Grant’s initial attempts to reach Jefferson were based primarily on the idea of appealing to Jefferson’s humanity in that if Grant were to be in Jefferson’s position, it would be such appeals that would be most likely to succeed. Grant was initially preoccupied with showing Jefferson how humans ought to act, but these initial attempts ultimately failed because Jefferson did not view himself as a human being. At the most basic level, Jefferson did not value himself nor see himself as human. He had wholly accepted the narratives he had been told by the community and larger culture throughout his life. He had lost all care for himself and for anyone else for that matter. Not worthy of anything, but also not held to any standard of moral action or responsibility, as he viewed himself as more or less a “hog,” not a human. Hogs do not have responsibilities or duties. This can be most clearly seen in a conversation before Grant’s purchase of the radio as a gift for Jefferson. “’Jefferson, do you know what ‘moral’ means?’ I asked him. He looked at me, knowing that I knew what he was thinking about. ‘Obligation?’ I said. ‘Do you know what obligation means?’ He didn’t answer. But he kept looking at me. ‘No matter how bad off we are,’ I said, ‘we still owe something. You owe something, Jefferson. Not to me. Surely not to that sheriff over there. But to your godmother. You must show her something, understanding, some kind of love.’ ‘That’s for you mans,’ he said. ‘I ain’t no man…Hogs don’t give nothing. Hogs don’t leave nothing,’ he said.” Grants pre-radio attempts focused on Jefferson’s humanity, but Jefferson did not claim his humanity and thus could not relate. The obligations of which Grant speaks have no value, and in Jefferson’s eyes, this void of obligation is ultimately who and what he is. He does not take care of himself; he does not enjoy the food that is sent to him, even his favorite fried chicken. Jefferson continues to live a biological existence, but he does not have Life.
The change comes with the gift of a simple radio which signifies something much more to Jefferson, as the radio represents something of worth and value. Grant is no longer trying to convince Jefferson of his value but instead has given him something of value. This value exchange leads to a natural process for Jefferson where he regains his humanity through an object he takes pride in. His prized possession’s intrinsic value transferred and reawakened the once lost value in himself.

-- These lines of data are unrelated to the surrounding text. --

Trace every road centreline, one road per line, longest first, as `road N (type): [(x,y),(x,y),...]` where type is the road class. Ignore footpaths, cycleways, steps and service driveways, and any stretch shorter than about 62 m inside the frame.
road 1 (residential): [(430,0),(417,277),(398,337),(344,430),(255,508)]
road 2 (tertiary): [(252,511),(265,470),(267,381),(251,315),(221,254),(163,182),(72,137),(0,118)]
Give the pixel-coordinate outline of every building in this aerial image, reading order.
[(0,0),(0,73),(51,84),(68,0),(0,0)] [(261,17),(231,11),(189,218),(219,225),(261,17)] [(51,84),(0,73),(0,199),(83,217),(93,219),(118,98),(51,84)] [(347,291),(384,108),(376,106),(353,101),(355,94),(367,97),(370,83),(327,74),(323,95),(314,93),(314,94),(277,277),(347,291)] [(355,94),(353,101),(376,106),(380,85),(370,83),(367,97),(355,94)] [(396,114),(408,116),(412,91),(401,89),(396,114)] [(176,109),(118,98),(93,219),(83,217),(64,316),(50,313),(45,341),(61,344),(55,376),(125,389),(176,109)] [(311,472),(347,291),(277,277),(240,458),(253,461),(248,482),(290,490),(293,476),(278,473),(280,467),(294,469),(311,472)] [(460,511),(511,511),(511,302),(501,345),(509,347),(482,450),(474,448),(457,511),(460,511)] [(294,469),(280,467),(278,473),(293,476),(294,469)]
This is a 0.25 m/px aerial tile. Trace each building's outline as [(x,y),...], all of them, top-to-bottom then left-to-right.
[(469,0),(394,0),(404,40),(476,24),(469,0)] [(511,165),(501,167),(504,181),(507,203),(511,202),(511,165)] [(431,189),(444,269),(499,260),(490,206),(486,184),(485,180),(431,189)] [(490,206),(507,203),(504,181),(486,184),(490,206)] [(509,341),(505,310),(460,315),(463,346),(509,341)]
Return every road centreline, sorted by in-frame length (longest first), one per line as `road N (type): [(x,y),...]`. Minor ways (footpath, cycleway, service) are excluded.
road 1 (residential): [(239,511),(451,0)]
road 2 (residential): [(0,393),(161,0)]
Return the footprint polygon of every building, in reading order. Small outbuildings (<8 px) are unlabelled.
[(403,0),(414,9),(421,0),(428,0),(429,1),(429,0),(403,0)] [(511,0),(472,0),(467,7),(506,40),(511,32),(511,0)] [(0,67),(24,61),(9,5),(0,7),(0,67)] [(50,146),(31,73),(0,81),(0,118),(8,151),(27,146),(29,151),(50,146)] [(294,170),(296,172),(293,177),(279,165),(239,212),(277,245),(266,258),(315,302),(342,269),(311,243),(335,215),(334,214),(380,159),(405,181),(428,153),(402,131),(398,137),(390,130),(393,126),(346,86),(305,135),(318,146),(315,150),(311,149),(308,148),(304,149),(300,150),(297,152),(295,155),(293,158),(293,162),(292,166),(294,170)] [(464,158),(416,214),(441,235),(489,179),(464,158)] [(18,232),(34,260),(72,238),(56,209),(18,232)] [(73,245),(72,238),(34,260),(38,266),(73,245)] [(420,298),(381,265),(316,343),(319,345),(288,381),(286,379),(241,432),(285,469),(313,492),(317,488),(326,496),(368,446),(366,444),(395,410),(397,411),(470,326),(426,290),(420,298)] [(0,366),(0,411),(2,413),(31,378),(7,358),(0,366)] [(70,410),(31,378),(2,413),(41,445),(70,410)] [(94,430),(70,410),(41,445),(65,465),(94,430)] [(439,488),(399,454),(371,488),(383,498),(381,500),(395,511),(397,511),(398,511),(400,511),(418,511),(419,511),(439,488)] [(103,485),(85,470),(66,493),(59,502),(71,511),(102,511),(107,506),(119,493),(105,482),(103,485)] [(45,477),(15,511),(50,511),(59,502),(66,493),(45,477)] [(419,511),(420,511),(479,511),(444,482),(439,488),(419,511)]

Jefferson was changed by the radio because it caused him to look at himself differently, as a man, as a human being. This transformation radically changed the way he viewed the world and himself. He saw himself as something more than he did before, as a person instead of a hog. He saw someone in himself that had duties and obligations. Jefferson saw himself as a human with singularly unique personhood and once that change had occurred, Grant was able to connect with him.